Re: Remove speckles in bilevel (bw) image
- From: lcs7777@xxxxxxxxx (Laurent S.)
- Date: Sun, 21 Jun 2009 07:45:38 +0200
Yesterday I wrote:
I may discuss elimination of bigger blobs at a
later time; most of the methods to be used here
do apply, but enhancements of technique and
reformulation of results seem necessary.
Such a discussion seems to fall into place
without a serious hitch provided we agree that
the suppression of a black blob B_0 in general
entails painting in white somewhat more than the
pixels of B_0. Namely we consider the outermost
circle component C of the external rampart
E(B_0) of B_0. The unbounded connected component
of R^2 - C is is disjoint from B_0 and hence
homeomorphic to the open annulus C \times R, as
is the connected component of R^2 - B_0
containing C. The other component of R^2 - C
contains B_0 and has closure in R^2 that is a
2-disk D; it contains B_0 and perhaps some of the
other connected components, say B_1, B_2, ..., of
B. Assuming that B_0 turns out to be small, we
will paint white not just B_0 but \D \cap B which
is all of the connected components of B that
happen to lie in D.
One gets a clearer picture of B1, B_2,... by
considering the frontier loops C', C'',... of
N(B_0) that are distinct from the outermost loop
C. They are the boundaries of disjoint 2-disks
D', D'',... that we call the 'alveoles' of B_0
each disjoint from B_0. The connected components
of B that lie in some one of the alveoles D',
D'', ... are the components of B that get painted
white along with B_0.
This picture is not really useful to our
computer because the painting operation occurs
after it has calculated C but before it has
calculated C', C''. Fortunately, given a
calculation of C there are calculations
(e.g. row-by-row) of the pixels within C
--- well known in computer graphics programs.
Incidentally we have essentially described a slow
one yesterday. Namely use the projection
p_B(C) to paint white the pixels that this singular
path touches. This can be viewed as eroding D and
the collection of pixels in it, strictly reducing
the number of those pixels. One can iterate this
sort of erosion until all pixels in D are painted
white.

##############################

> EXERCISES
(A) Write out the stretch from "One gets a clearer" through "along with B_0." in the post on removing speckles from bilevel images.
(B) Carry the post on removing speckles from bilevel images forward from its final sentence.

> SOURCE DATA

##############################

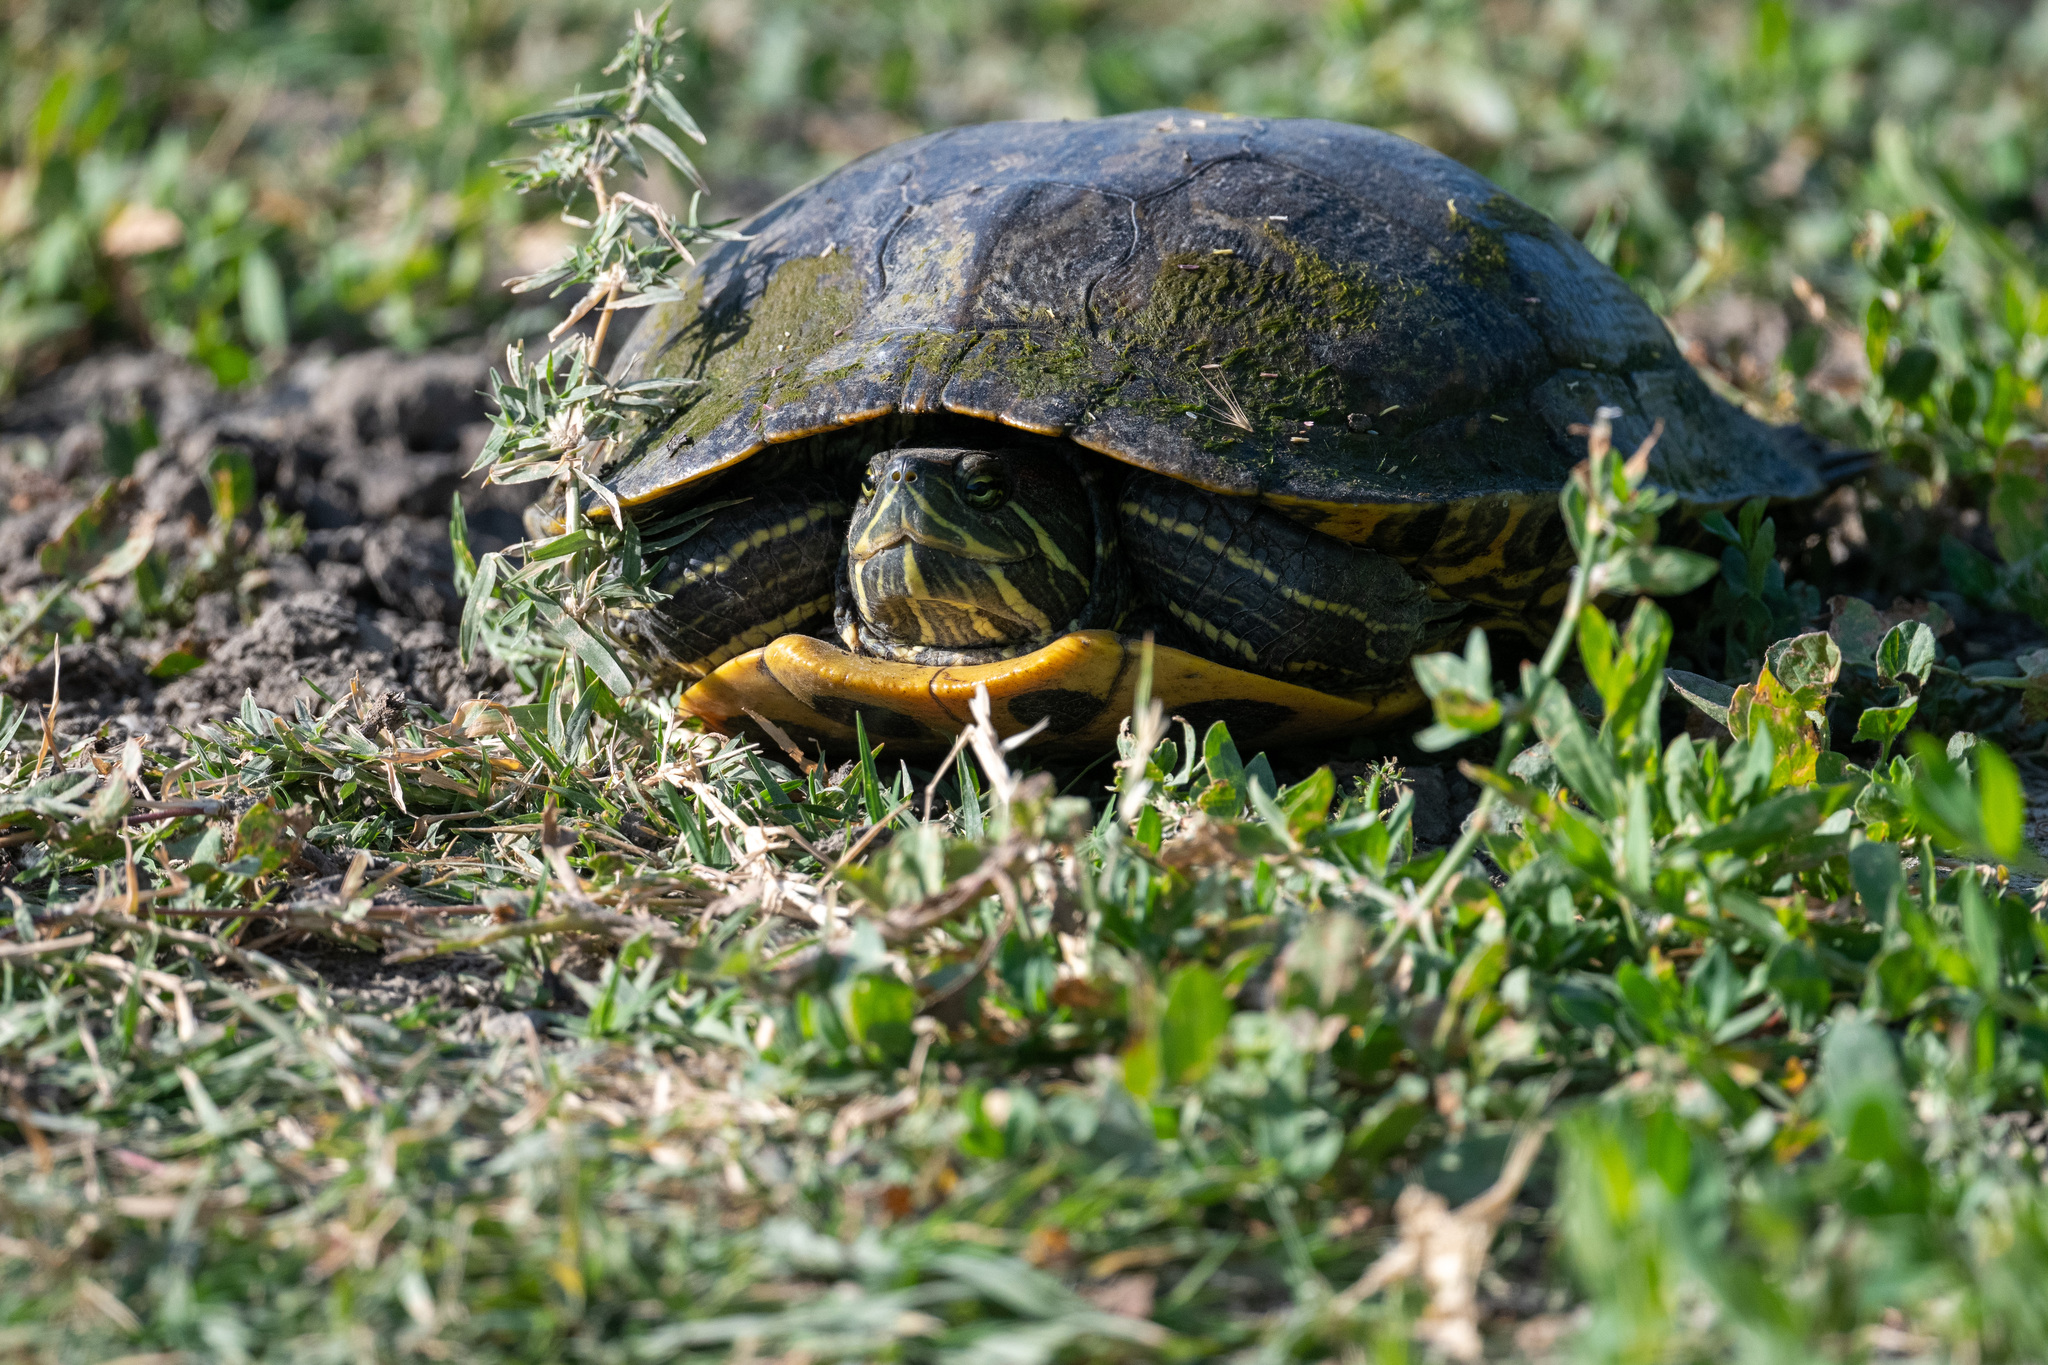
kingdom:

##############################

> EXERCISE ANSWERS
(A)
One gets a clearer picture of B1, B_2,... by
considering the frontier loops C', C'',... of
N(B_0) that are distinct from the outermost loop
C. They are the boundaries of disjoint 2-disks
D', D'',... that we call the 'alveoles' of B_0
each disjoint from B_0. The connected components
of B that lie in some one of the alveoles D',
D'', ... are the components of B that get painted
white along with B_0.

(B)
This more vigorous blob suppression is
reasonable because each of the other connected
components of B is always no larger than B_0
according to several common measures of size (but
not by all, e.g. perimeter!). The most convenient
measure of size in the present context seems to
be 'bounding box size'. The bounding box of a
compact set in R^2 is the least rectangle
containing it and having sides parallel to the
coordinate axes.
Lemma 1. Let D be a 2-disk embedded in R^2
with boundary loop C. Then the bounding
box \bbox C of C in R^2 is exactly the bounding
box \bbox D of D.\qed
Lemma 2. If X and Y are compacta in R^2
and Y is a neighborhood of X, then
\bbox Y is a neighborhood of \bbox X. \qed
______________
REMARK ON EFFICIENCY: In the algorithm of
yesterday for elimination of blobs of =< 3 pixels
we gained speed by aborting the calculation of
p_B(C) whenever an initial segment touched >= 4 pixels.
A similar trick applies in the present context.
If the bounding box for an initial segment of C
becomes larger than that allowed for a black blob
B_0 whose elimination is being contemplated,
then, by the above lemmas and the fact that
epsilon is arbitrarily small, we immediately know
that \bbox B_0 will also be too big, and we can
forthwith abort efforts to paint D \cap B white.
______________
Putting the above modifications onto the
algorithm described yesterday seems to establish:
ASSERTION.
Let I be a black-white image in the plane
R^2, whose pixels are the unit squares about the
integral points. Suppose that, outside some
bounded rectangle, all pixels are white, or else
all pixels are black.
For this data we have just described an
algorithm that, given a pair of positive integers
(a,b), paints white all the the black blobs that
lie within some pixel rectangle of width =< a and
height =< b. It alters no other black pixels and
it alters no white pixel.
______________
VARIANT 1.
The same of course holds with black and
white exchanged.
______________
Applying this and the first algorithm (or
better running them unterlaced?) yields:
VARIANT 2.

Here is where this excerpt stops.